5. Onboarding confirmation set ("access confirmed" means all of these)

  1. Horizon login as <client>-domain-admin, domain-scoped -- at onboarding.
  2. API/CLI auth for all three identities (the script asserts a token per identity inline at each stage).
  3. Horizon identity self-service probe -- manager creates and deletes a probe user via the GUI. VERIFY-LIVE: Horizon has its own policy layer and the GUI path for manager-role identity ops is historically the weak point; if it fails, the contract documents CLI as the identity path until fixed.
  4. Tenant access-proof (the "SSH access" confirmation): boot a canary instance on the tenant network, attach a FIP, SSH in with the tenant keypair, tear down. Proves end-to-end that the tenant can reach workloads inside their domain. PROPOSED as an optional stage-7 / first acceptance item -- not yet implemented.

6. Hardening against technician knowledge gaps

Existing (in the script today): script-as-procedure; stage-0 fail-closed preflight; stage-2 anti-escalation self-check; fail-closed CIDR guard; capture-then-test output validation; whitelist-write 0600 credentials; dynamic ID resolution (no pasted IDs). Systemic backstop: the D-051/D-064 policy layer bounds what tenant-side identities can do even if a technician errs; the residual risk is OPERATOR-side error (manual admin grant, wrong domain reuse, quota fat-finger).

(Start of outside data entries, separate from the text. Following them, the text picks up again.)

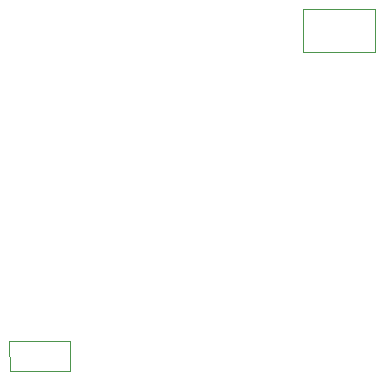
<source format=gbr>
%TF.GenerationSoftware,KiCad,Pcbnew,9.0.0*%
%TF.CreationDate,2025-06-13T13:21:56+01:00*%
%TF.ProjectId,KiCAD_uPicomac3_4,4b694341-445f-4755-9069-636f6d616333,rev?*%
%TF.SameCoordinates,Original*%
%TF.FileFunction,Other,User*%
%FSLAX46Y46*%
G04 Gerber Fmt 4.6, Leading zero omitted, Abs format (unit mm)*
G04 Created by KiCad (PCBNEW 9.0.0) date 2025-06-13 13:21:56*
%MOMM*%
%LPD*%
G01*
G04 APERTURE LIST*
%ADD10C,0.050000*%
G04 APERTURE END LIST*
D10*
%TO.C,J9*%
X128880000Y-49379301D02*
X135030000Y-49379301D01*
X135030000Y-49379301D02*
X135030000Y-52979301D01*
X128880000Y-52979301D02*
X128880000Y-49379301D01*
X135030000Y-52979301D02*
X128880000Y-52979301D01*
%TO.C,J7*%
X104046678Y-77469943D02*
X104049700Y-79992549D01*
X104049700Y-79992549D02*
X109156136Y-79994259D01*
X109156136Y-79994259D02*
X109161914Y-77464050D01*
X109161914Y-77464050D02*
X104046676Y-77468122D01*
%TD*%
M02*

</source>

PROPOSED (logged for operator prioritization; none implemented):

  • H1 tenant-assert.sh -- read-only post-onboard verifier: triad exists with the EXACT grants of section 1 (and nothing more), keypair owner is -cluster, app cred owner is -svc, manager has exactly one assignment, anti-escalation retest. Also serves as an offboard preflight and a periodic all-tenants drift sweep.
  • H2 stage-3 app-cred idempotency re-run guard (already in the logged backlog).
  • H3 canary access-proof stage (section 5 item 4).
  • H4 keystone-policy-drift.sh periodic run (script backlog item 6) -- guards the policy layer the whole model rests on.
  • H5 runbook rule: NOTHING outside the script; any needed deviation is a script change shipped with its harness, not a live improvisation.

Related: D-051, D-064, D-066, D-067, D-073, appendix-C, appendix-D, scripts/tenant-onboard.sh, runbooks/tenant-onboarding-v2-DRAFT.md.